At a recent DOT public hearing for comment in the new proposed rules NoHo-Bowery Stakeholders delivered the attached testimony with particular regard to the NoHo plazas. No response.
In May, SAPO also appeared before CB#2 to discuss their new their new Plaza Events division. At that meeting they offered that new SAPO plaza rules would be forthcoming in July or August. But among the revelations, not particularly welcomed even by the BIDS, SAPO declared that their event fees – up to $50,000 were kept by the City and no compensation went to the Plaza Partners. Again, CB#2 stepped up to the plate with an advisory resolution to SAPO. UPDATE: THIS DOCUMENT NOW REFLECTS THE CORRECT CB#2 RESOLUTION
UPDATE; SAPO has released their new proposed rules along with instructions for public comment. The Deadline is August 8th. We will distribute an analysis and suggested response as soon as we have conferred with CB#2’s Traffic and Transportation Committee.
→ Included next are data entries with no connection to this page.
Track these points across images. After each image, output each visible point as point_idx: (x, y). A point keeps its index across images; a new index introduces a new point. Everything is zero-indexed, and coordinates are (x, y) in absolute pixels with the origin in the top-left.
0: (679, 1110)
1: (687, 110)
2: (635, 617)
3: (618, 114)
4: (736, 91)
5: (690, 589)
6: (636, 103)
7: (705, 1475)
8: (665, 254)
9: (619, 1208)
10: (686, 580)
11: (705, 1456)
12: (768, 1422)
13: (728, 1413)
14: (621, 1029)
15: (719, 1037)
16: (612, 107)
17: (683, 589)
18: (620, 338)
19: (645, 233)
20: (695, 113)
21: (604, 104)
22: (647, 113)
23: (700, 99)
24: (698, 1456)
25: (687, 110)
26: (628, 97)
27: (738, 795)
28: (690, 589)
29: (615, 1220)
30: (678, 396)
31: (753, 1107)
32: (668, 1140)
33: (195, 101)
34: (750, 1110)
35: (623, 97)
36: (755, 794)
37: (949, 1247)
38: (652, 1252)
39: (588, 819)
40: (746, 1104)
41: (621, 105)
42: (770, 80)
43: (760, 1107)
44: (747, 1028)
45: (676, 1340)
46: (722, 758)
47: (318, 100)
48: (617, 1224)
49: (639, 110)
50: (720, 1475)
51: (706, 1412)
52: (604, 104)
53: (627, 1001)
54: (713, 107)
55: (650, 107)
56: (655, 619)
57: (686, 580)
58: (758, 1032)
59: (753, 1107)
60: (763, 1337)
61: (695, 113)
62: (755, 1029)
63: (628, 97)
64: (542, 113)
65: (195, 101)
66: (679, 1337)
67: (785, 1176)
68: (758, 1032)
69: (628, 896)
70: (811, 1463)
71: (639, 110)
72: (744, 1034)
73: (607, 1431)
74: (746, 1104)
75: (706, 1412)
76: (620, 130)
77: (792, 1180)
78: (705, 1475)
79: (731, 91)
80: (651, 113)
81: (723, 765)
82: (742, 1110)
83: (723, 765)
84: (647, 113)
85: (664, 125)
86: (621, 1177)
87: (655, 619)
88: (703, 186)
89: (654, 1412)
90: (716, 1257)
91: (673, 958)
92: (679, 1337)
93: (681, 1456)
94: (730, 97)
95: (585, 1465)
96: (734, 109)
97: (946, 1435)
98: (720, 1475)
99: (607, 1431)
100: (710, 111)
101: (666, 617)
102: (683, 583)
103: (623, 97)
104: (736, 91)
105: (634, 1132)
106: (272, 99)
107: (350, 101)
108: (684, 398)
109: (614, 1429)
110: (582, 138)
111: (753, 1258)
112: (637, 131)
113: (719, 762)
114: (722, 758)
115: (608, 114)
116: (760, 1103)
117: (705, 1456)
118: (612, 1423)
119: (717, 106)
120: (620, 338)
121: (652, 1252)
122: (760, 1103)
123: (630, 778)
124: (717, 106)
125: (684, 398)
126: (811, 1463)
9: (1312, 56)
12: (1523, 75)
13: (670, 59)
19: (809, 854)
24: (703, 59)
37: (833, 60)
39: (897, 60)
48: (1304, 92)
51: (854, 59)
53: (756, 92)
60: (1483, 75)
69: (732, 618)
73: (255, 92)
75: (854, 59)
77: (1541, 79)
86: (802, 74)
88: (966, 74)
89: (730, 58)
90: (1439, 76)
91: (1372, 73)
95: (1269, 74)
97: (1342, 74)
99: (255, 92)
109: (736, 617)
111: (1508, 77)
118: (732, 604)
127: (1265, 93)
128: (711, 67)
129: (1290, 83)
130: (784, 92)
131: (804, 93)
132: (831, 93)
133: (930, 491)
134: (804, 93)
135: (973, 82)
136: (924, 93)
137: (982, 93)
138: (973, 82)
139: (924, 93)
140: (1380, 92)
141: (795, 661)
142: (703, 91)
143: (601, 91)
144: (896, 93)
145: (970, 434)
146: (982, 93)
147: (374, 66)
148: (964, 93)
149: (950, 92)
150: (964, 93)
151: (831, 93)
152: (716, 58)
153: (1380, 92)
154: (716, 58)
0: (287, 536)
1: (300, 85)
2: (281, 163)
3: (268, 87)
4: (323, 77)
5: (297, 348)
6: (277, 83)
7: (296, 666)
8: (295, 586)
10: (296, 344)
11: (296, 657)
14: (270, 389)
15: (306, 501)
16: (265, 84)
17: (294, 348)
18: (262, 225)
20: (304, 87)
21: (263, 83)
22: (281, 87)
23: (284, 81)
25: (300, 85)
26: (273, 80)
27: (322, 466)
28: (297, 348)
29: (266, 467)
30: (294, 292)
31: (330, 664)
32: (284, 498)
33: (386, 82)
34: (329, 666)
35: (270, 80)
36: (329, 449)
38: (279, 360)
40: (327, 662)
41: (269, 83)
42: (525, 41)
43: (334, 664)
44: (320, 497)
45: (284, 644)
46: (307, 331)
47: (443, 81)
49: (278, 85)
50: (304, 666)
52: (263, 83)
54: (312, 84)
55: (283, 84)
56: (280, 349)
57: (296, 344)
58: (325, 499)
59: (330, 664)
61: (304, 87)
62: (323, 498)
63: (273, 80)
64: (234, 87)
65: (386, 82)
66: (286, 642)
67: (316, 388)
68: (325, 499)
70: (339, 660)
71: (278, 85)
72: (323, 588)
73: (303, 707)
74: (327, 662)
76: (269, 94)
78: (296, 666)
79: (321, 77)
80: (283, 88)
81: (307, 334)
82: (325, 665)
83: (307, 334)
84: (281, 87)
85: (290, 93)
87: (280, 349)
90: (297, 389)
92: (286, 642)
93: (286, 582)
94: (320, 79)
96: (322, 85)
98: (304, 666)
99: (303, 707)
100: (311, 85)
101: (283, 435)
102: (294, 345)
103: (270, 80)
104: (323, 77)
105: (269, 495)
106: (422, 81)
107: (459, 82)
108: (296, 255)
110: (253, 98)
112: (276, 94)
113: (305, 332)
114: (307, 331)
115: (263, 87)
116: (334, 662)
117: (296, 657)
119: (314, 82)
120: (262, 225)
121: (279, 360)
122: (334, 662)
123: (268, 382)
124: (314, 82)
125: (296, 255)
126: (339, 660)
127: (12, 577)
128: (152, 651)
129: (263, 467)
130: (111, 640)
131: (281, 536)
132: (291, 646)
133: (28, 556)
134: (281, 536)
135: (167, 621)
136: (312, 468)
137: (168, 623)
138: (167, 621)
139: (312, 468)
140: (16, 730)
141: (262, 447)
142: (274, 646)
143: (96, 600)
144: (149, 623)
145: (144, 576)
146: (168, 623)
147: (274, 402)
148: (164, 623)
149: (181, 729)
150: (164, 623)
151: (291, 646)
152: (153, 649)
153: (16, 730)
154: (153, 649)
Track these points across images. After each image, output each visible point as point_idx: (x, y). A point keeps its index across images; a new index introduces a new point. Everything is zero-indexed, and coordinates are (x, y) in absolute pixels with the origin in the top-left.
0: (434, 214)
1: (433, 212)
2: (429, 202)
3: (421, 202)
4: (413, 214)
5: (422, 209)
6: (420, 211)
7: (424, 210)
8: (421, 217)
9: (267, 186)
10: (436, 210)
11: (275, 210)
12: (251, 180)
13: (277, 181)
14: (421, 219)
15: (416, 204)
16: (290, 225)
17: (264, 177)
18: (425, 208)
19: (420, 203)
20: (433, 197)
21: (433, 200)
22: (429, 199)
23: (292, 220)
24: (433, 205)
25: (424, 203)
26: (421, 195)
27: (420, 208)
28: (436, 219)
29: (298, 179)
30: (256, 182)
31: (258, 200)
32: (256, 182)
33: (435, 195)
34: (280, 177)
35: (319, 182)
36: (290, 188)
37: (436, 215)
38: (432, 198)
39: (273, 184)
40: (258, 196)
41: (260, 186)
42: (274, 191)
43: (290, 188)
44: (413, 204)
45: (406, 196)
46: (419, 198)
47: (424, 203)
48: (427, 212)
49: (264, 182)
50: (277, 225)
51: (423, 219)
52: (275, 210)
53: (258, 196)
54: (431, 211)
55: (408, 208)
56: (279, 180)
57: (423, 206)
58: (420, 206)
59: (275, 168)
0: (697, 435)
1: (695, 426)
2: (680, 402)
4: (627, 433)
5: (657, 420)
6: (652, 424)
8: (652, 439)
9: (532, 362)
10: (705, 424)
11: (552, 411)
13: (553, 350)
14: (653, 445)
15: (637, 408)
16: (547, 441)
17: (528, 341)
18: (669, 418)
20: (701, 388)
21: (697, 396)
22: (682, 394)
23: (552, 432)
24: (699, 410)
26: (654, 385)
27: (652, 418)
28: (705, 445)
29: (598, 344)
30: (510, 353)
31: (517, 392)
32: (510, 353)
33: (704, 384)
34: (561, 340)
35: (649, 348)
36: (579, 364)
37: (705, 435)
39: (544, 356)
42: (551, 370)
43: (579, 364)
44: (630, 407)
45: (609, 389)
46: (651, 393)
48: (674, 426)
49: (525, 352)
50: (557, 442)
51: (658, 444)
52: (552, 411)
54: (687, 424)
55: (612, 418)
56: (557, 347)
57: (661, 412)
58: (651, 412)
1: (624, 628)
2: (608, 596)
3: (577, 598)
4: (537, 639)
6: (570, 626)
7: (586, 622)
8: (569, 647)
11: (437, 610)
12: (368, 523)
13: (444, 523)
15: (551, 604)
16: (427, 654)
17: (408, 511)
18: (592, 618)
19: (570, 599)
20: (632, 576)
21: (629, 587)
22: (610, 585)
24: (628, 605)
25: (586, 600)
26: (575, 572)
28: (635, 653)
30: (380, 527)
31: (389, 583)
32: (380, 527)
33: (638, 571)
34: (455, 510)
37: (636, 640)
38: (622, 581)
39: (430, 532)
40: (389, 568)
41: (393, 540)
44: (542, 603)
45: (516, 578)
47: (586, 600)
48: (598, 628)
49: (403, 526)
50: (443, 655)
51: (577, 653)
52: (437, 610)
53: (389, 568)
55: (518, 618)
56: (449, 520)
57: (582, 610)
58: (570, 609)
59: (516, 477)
In the meantime, there’s a grand opening for the NoHo Plazas planned for September 15-17. NoHo-Bowery Stakeholders has agreed to coordinate historical (The Merchant’s House Neighborhood Tours), cultural (hopefully The Bond St Theater’s Stilt Band) and child-friendly contributions (NYU Sorority Facepainting Tent) in an attempt to demonstrate the neighborhoods interest in non-commercial activities on the Cooper Square Plaza. The Village Alliance BID already has their Astor Plaza website running.